▽

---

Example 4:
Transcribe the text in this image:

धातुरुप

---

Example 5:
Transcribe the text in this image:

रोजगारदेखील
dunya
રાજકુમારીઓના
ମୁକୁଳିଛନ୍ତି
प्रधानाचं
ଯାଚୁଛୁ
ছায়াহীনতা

△

◆ REQUIREMENT
Turn every line of the listing above into a Markdown table with the columns Row and Line. Number the rows in order and skip any blank lines.

◆ SOLUTION TO THE EXERCISE
| Row | Line |
|---|---|
| 1 | --- |
| 2 | Example 4: |
| 3 | Transcribe the text in this image: |
| 4 | धातुरुप |
| 5 | --- |
| 6 | Example 5: |
| 7 | Transcribe the text in this image: |
| 8 | रोजगारदेखील |
| 9 | dunya |
| 10 | રાજકુમારીઓના |
| 11 | ମୁକୁଳିଛନ୍ତି |
| 12 | प्रधानाचं |
| 13 | ଯାଚୁଛୁ |
| 14 | ছায়াহীনতা |